Tier1 Operations Report 2010-02-10

RAL Tier1 Operations Report for 10th February 2010.

Following the restoration of services last Tuesday (2nd February) services have been largely stable.

Network interventions on Tuesday 9th February overran by an hour. The problems were on the OPN router which has 2 CPU cards whereas most of the other routers have only one. Having 2 CPU cards changes the upgrade procedure. In order to carry out the upgrade one of the CPU cards was removed from the OPN router. This CPU card can be upgraded offline but will need another outage to re-install it.
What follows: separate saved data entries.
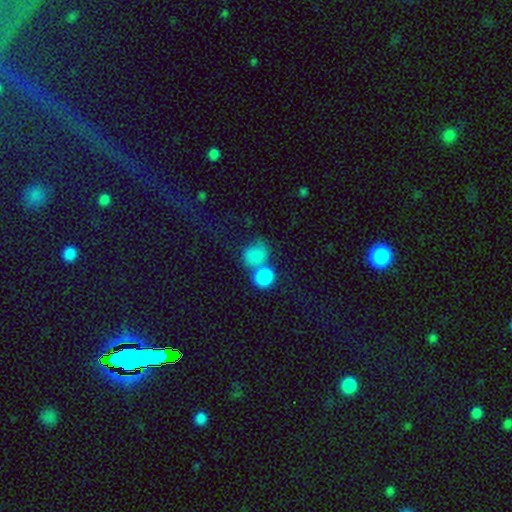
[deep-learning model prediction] This is clearly a smooth galaxy (80%). How rounded: likely round (66%). Merging: marginally merger (41%).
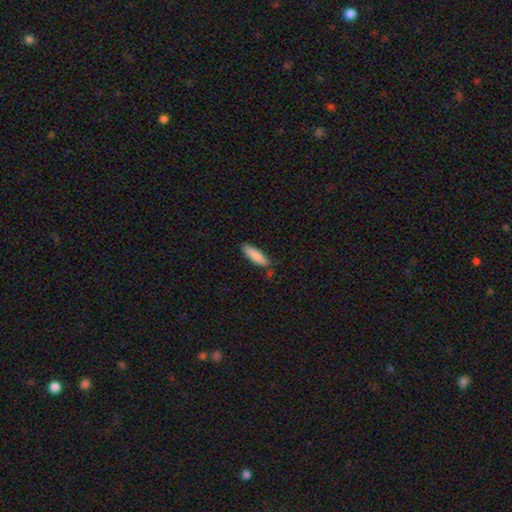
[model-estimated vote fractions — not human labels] Smooth or featured?
  - smooth: 85% *
  - featured or disk: 9%
  - star or artifact: 6%
How rounded?
  - cigar-shaped: 65% *
  - in between: 34%
  - round: 1%
Merging?
  - none: 78% *
  - minor disturbance: 16%
  - merger: 3%
  - major disturbance: 3%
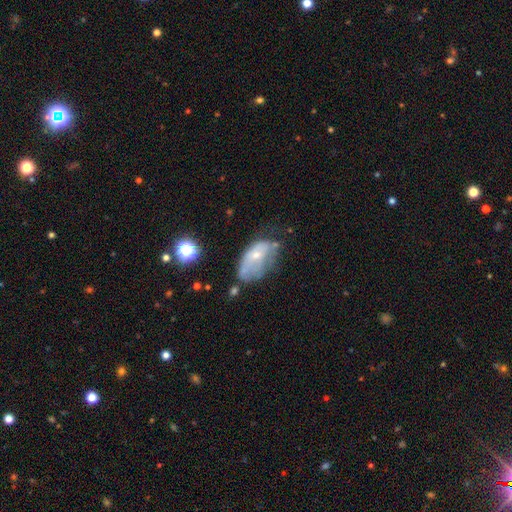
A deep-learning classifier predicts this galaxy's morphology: smooth 45%, featured or disk 44%, star or artifact 11%. Down the decision tree: merging — minor disturbance (33%).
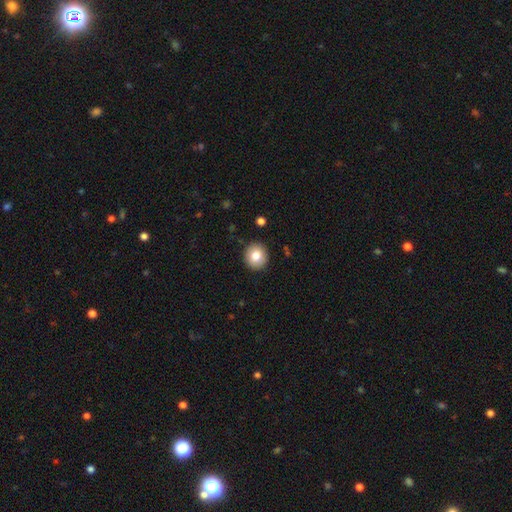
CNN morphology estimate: Smooth or featured? Predicted: smooth (p=0.81). How rounded? Predicted: round (p=0.87). Merging? Predicted: none (p=0.90).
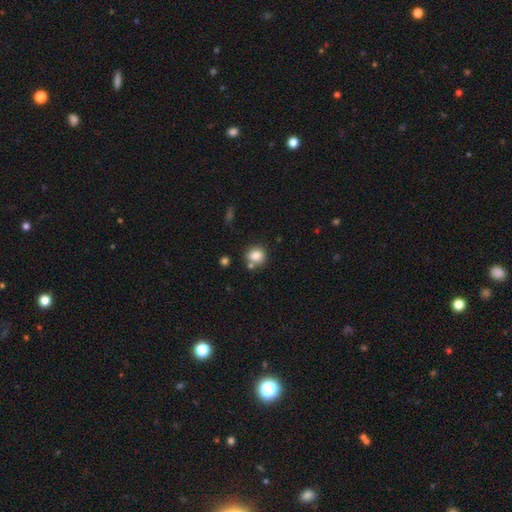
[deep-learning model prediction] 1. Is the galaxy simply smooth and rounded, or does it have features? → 84% smooth, 10% star or artifact, 6% featured or disk.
The batch work was paused during the scheduled intervention period, but we did not manage to extend the pause for the extra hour.
Friday 5th February: A machine rebooted in the Neptune Oracle RAC. The RAC re-configuration caused a 10 minute failure of all Castor services. Neptune is set-up so that it delays the reconfiguration for 10 minutes. And while this delay is in progress, the database does not do anything.
A couple of short breaks during database issues (overnight 3/4 Feb, around 10:30 on 4th Feb). Both resolved OK by database team.
On Thursday 4th February there was an update to the Castor Information Provider (CIP).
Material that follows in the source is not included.